**What is required**
Below are the records. State how many of their lines hold the word "they", and add nothing else.

** Working data follows **

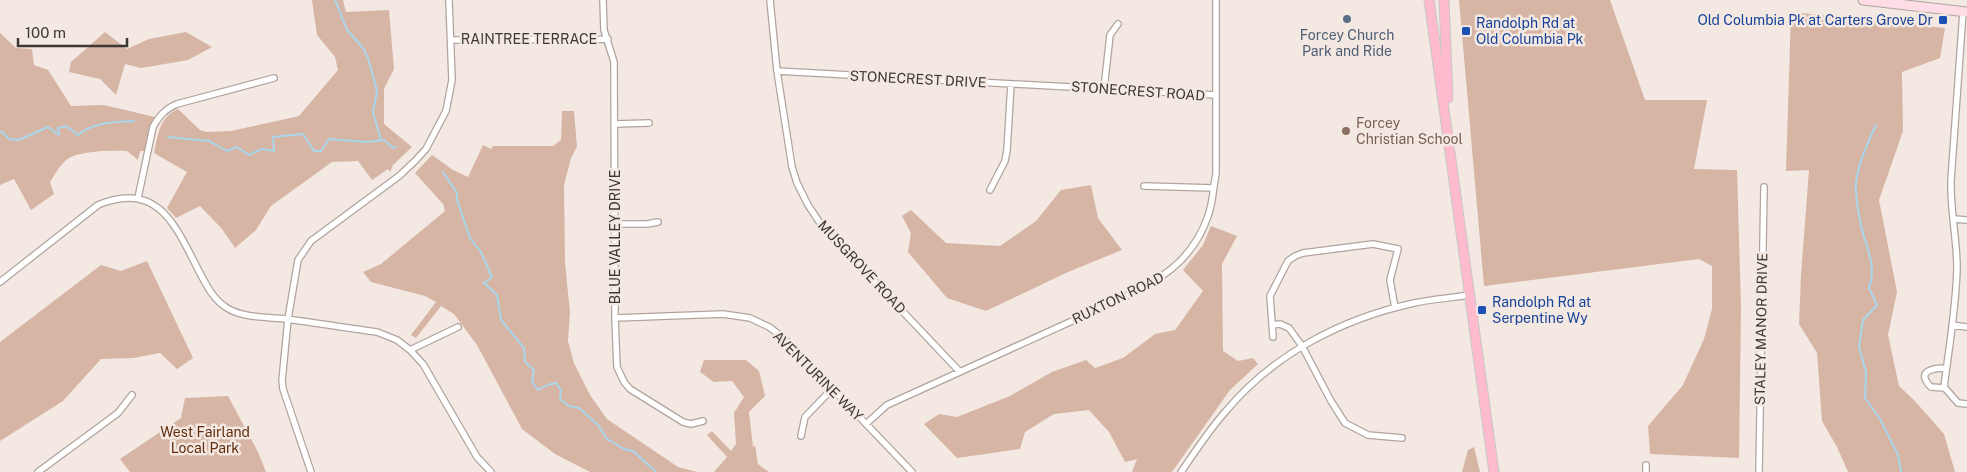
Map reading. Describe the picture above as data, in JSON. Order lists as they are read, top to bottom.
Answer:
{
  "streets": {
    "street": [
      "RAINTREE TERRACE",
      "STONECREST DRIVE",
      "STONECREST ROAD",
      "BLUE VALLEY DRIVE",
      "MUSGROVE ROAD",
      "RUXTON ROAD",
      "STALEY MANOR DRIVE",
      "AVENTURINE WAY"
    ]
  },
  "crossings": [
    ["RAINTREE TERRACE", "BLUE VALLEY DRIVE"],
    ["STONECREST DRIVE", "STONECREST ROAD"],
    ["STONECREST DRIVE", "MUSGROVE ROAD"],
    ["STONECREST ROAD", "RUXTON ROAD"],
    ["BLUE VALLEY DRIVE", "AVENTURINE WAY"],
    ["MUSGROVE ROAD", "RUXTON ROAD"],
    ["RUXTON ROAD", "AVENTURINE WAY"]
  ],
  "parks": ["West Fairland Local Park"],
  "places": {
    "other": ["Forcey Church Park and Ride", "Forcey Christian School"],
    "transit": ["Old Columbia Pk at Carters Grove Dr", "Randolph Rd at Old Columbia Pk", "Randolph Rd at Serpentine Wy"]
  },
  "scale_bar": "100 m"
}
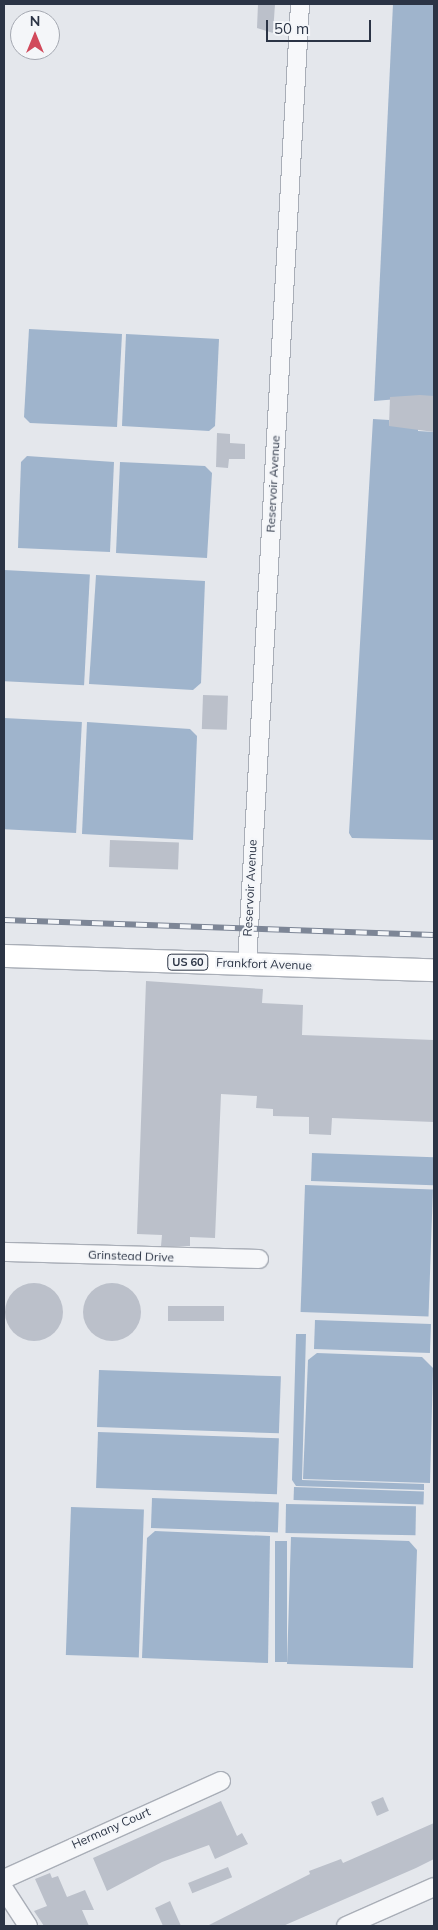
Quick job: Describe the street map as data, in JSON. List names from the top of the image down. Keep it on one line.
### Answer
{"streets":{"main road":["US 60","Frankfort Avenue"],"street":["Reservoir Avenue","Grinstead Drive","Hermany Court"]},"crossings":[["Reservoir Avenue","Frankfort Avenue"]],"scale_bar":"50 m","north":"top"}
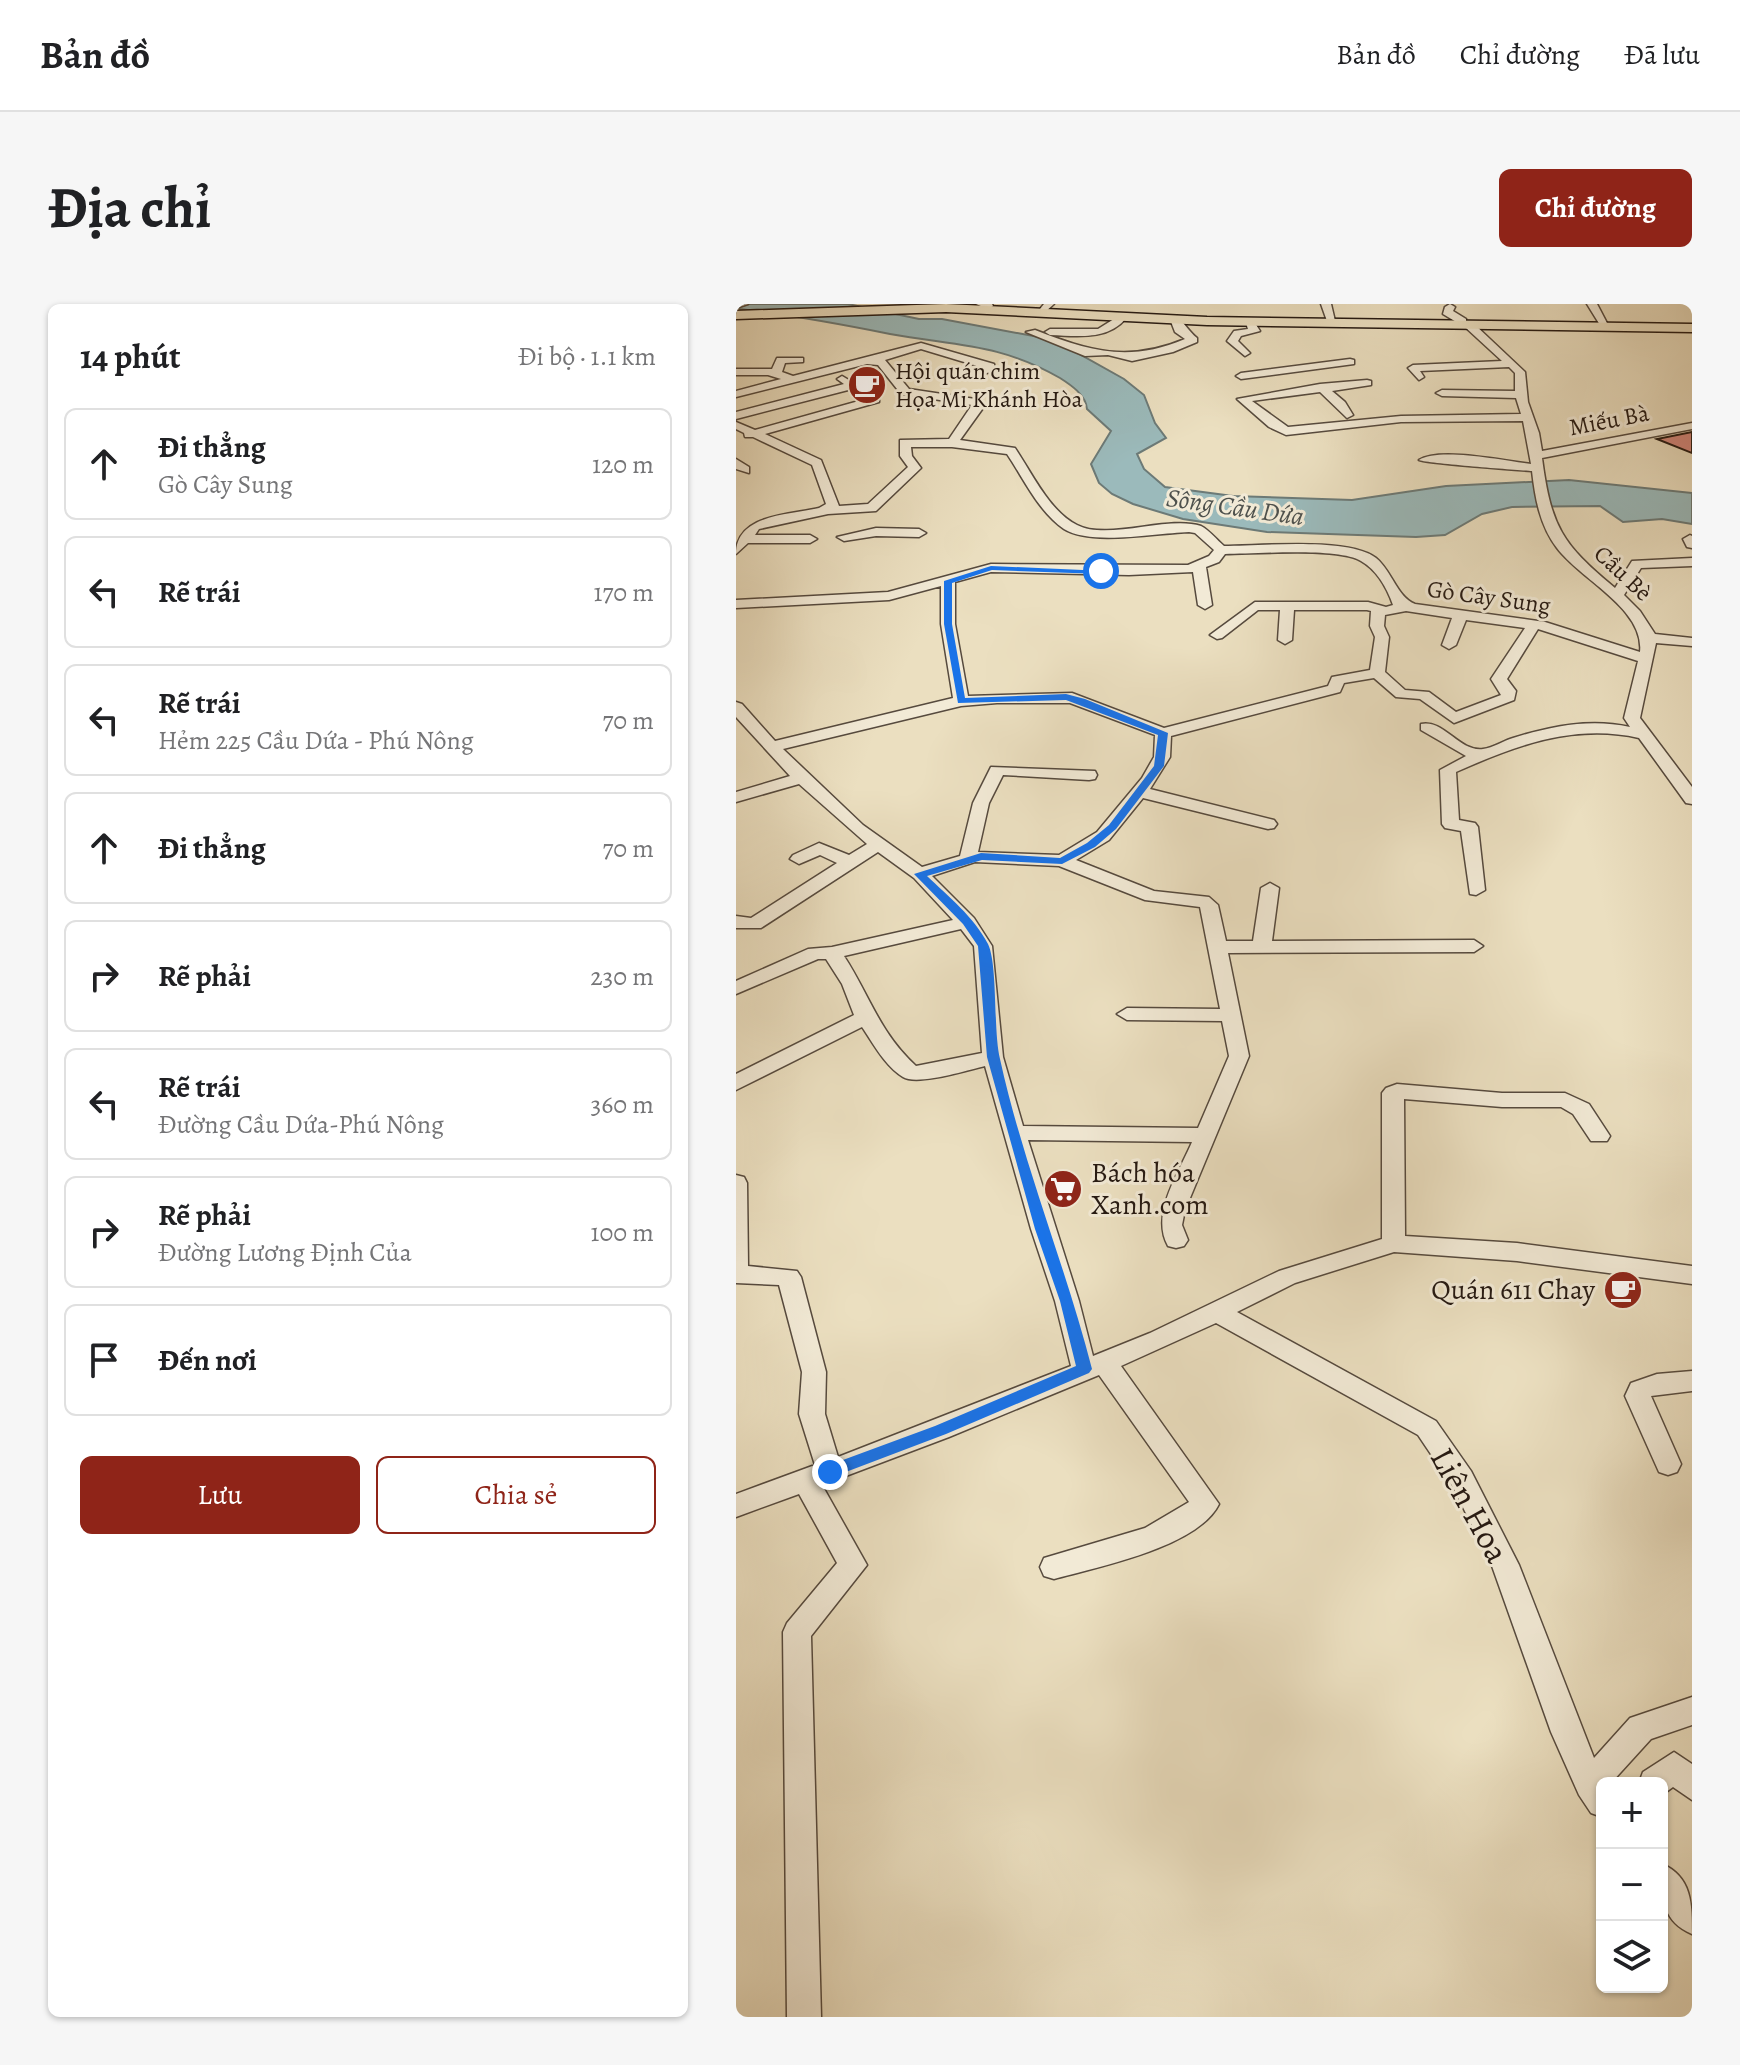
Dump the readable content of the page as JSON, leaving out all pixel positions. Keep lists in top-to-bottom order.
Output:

** End of Working data **
** Working data follows **

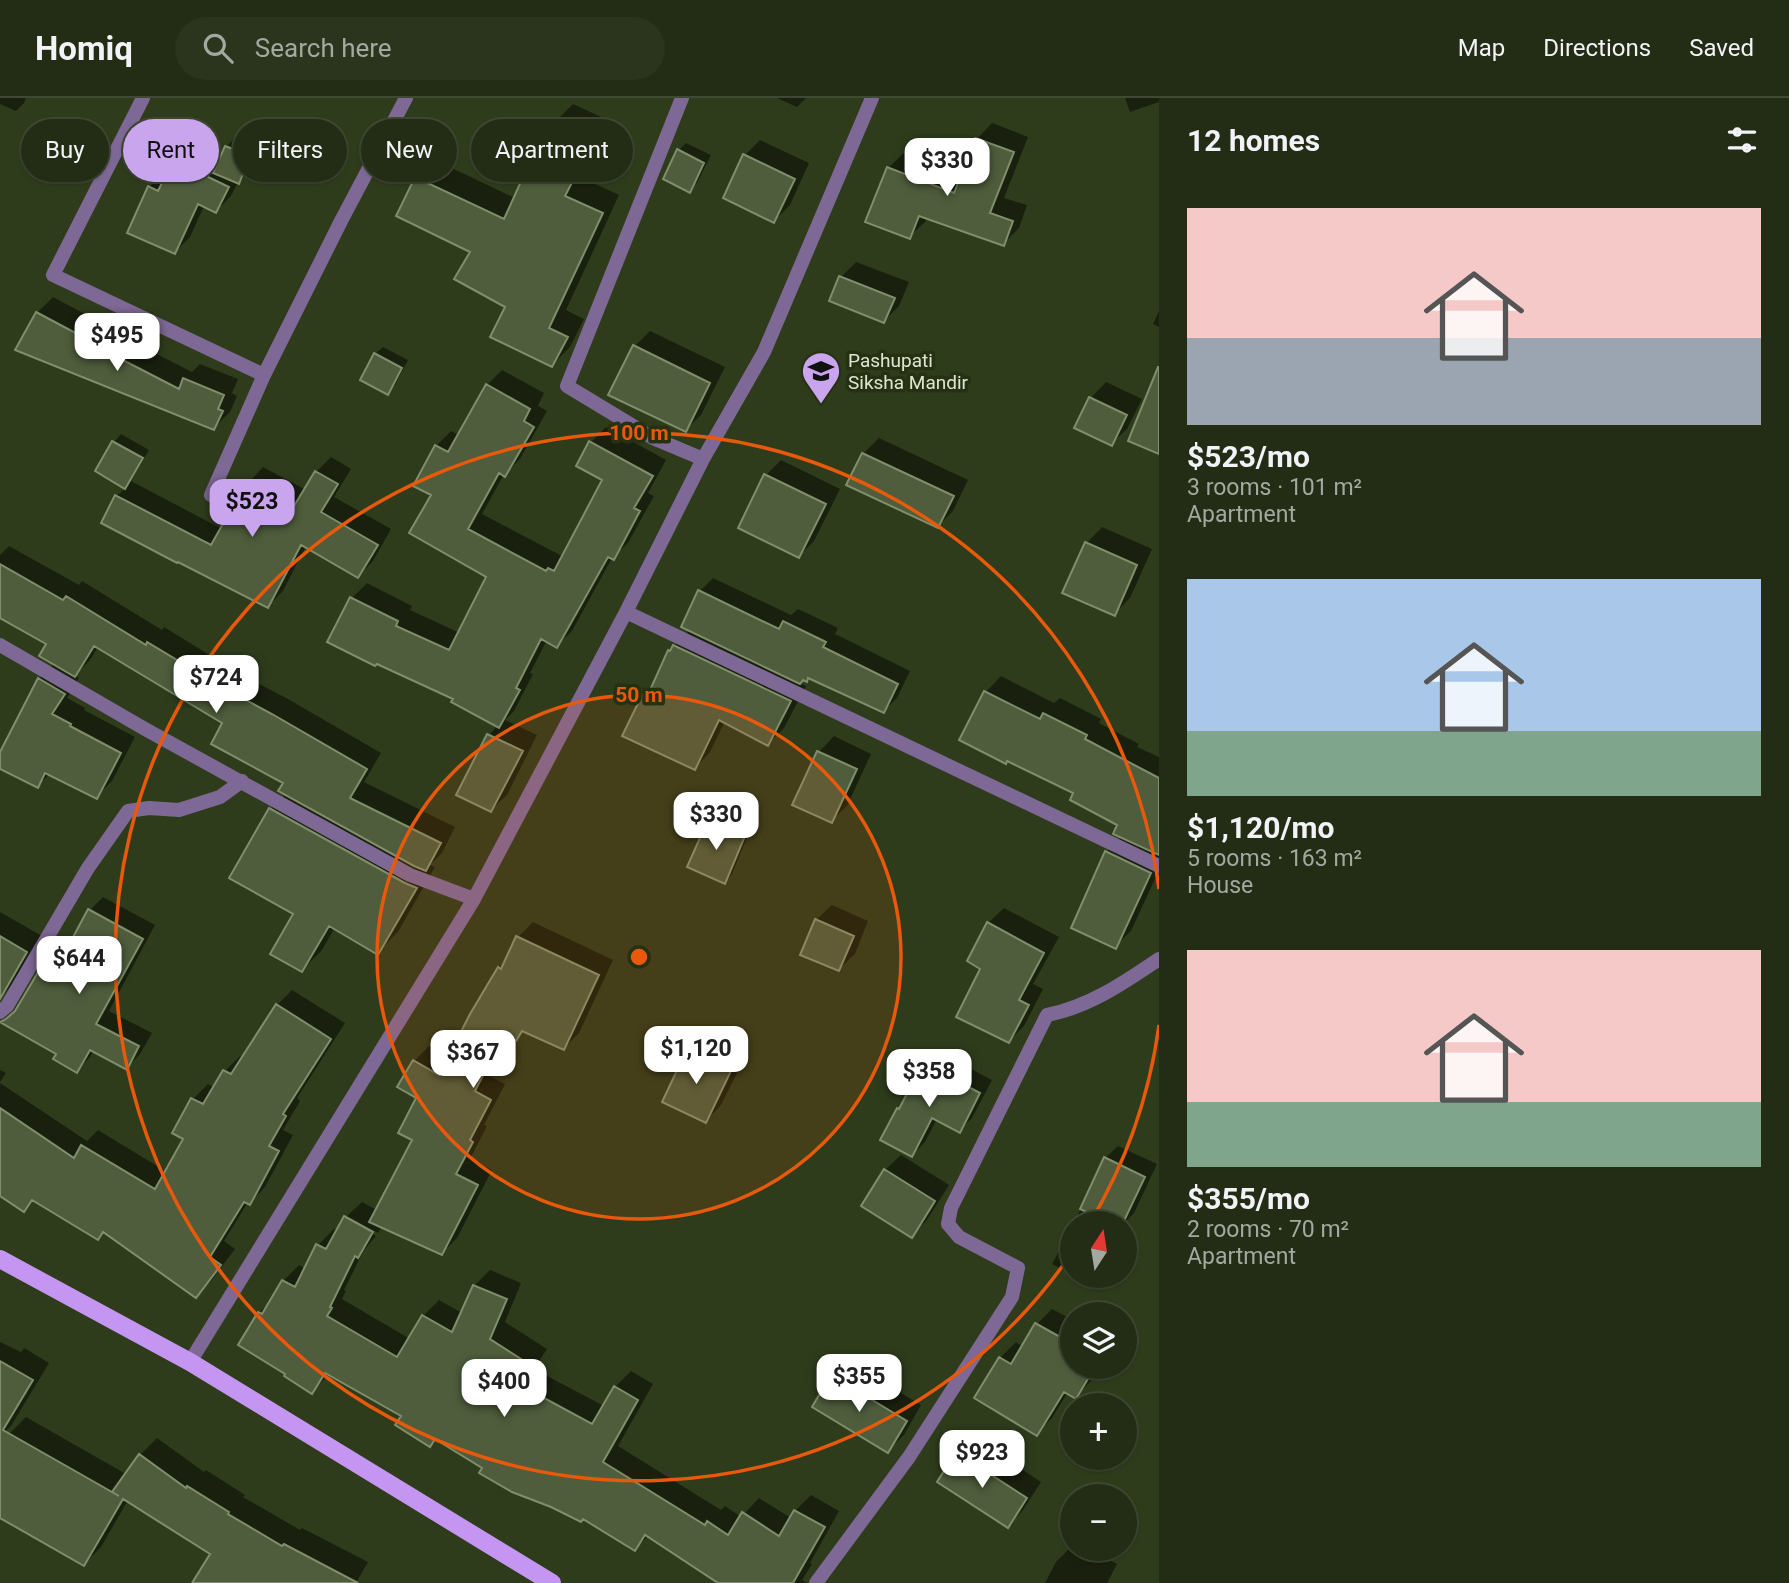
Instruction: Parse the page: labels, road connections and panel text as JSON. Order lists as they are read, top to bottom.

** End of Working data **

**Response**
2